As a matter of fact, working on AI raises ethical issues. Which are the ethical challenges in your job and which effort you and your team make to address them? Ideally, what resources (e.g. expert advice, training, software tools) would help you address them better?  

Ethical challenges are a lot harder to see than you might think; for example, using any huge dataset might come with inheriting biases that aren’t clear at the start. The main ethical issues we see arise around gender and race. How do we address the user when the gender might not be defined or unclear, and how to deal with facial recognition that notoriously works worse for people of color?  
All of these can be addressed, quite easily, but there needs to be industry-wide consensus this is an issue, and together we need to work on diversifying training data as well as creating guidelines on how to deal with issues like gender or even storing personal/biometric data.

 
In general, I like how in science a paper needs to be peer-reviewed before it can be published,  this is something we could consider for datasets/training data. If you’re making a data set to train an AI on facial recognition; be sure to send it to peers around the world and have them diversify your data for a more accurate and ethical result. 

Would you like to share a personal reflection or experience in your work that had made you realize the importance of an ethical approach? which values inspire you more at work?  

We ran into an issue or at least a grey area around image recognition. These are provided as a  service by the likes of Google, Amazon, Baidu etc. However, non of them tell you what they good at detecting, or which objects are in their database. It’s basically a black box, you throw an image in, you get a result out, but no clue on how that was made and what was considered.  

For a project in The Netherlands, MediaMonks needed to use computer vision to detect school lockers; you know the ones where you store your books outside of classes. These lockers vary greatly around the world, and we didn’t know if Google or Amazon, or Baidu would have the most accurate off-the-shelf solution to recognize the various lockers. In order to determine this, we made a tool (link to the tool) in which you upload a photo which will then be classified by several image recognition services. We did this to determine accuracy but also to reveal biases.
++++++
# [REQUIREMENT A]
Answer these questions from the interview on AI ethics, one line each:
(i) Around which two areas does the speaker say the main ethical issues arise?
(ii) Which practice from science does the speaker suggest could be considered for datasets?
(iii) What did MediaMonks need computer vision to detect for a project in The Netherlands?
# [REQUIREMENT B]
Please say whether each statement agrees with the interview on AI ethics, answering yes or no and quoting the words that decide it.
(i) The image recognition services reveal which objects are in their databases.
(ii) The speaker describes facial recognition as notoriously working worse for people of color.
(iii) The tool was built only to measure accuracy.
# [REQUIREMENT C]
Resume the interview on AI ethics, picking up right after its last sentence.
++++++
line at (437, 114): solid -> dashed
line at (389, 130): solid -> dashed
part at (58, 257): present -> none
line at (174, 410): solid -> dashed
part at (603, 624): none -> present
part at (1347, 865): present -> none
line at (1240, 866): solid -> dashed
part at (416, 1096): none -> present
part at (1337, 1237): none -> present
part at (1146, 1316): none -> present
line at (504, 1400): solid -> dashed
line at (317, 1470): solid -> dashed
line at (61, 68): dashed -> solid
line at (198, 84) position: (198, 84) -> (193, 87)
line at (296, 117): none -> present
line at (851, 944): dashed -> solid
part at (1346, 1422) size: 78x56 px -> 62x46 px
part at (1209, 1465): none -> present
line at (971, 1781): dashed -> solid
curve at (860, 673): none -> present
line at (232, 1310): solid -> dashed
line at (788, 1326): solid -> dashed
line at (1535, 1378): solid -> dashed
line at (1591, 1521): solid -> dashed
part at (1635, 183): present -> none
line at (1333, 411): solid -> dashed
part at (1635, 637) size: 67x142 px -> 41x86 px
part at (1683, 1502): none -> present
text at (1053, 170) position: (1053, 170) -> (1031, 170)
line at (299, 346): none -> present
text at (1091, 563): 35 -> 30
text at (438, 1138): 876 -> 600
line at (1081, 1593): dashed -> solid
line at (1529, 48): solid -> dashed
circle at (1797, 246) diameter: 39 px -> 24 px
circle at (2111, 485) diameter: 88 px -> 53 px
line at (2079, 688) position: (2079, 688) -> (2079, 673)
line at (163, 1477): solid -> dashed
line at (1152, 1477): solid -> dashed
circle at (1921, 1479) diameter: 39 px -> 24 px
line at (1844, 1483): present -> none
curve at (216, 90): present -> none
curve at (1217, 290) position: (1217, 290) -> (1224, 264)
++++++
# [ANSWER SPACE A]
(i) Gender and race.
(ii) Peer review before publication.
(iii) School lockers.

# [ANSWER SPACE B]
(i) No: "non of them tell you what they good at detecting, or which objects are in their database."
(ii) Yes: "facial recognition that notoriously works worse for people of color."
(iii) No: "We did this to determine accuracy but also to reveal biases."

# [ANSWER SPACE C]
Something we noticed was that Amazon is very good at detecting specific objects, while Google often has more context on the place or activity or social setting of the image. These biases can be tracked back to their training data (Google Photos/Images vs Amazon marketplace) and something like this tool can reverse engineer ethical issues like the biases inside the black boxes of image recognition.  

AI has demonstrated to have important social (e.g racial bias) or environmental consequences on the environment (e.g. energy consumption). What is your position on that and how does this influence your job?  

From what I’ve seen the impact of AI is overwhelmingly positive; in general, it’s a way to do things more efficiently and accurately; leading to less waste, from energy to agriculture and everything in between.  

I think in the years to come we’ll see AI help index and label our planet, from every tree and every oil-spill to wildlife; (like creating a database of tigers based on their unique stripes). All this data will give us more agency and insights for the conservation and management of the environment. All of these movements I see as positive.  

On the other side, AI will mean a lot of jobs will become automated, I think this is largely a  natural progression; we don’t have a blacksmith in every town anymore either. However we do need to prepare socially on what the implications might be; do we need a basic universal income, what will be the kind of jobs in an AI power future? What is the role of humans in general if AI overtakes us in terms of brainpower? These are things I think about when playing with these ideas in my mind. We haven’t stopped playing chess, even tho an AI can do it better than us, and I think in a more broader term that comes down to craft; we enjoy making, playing,  imagining; and these things bring quality and joy to others, AI or not.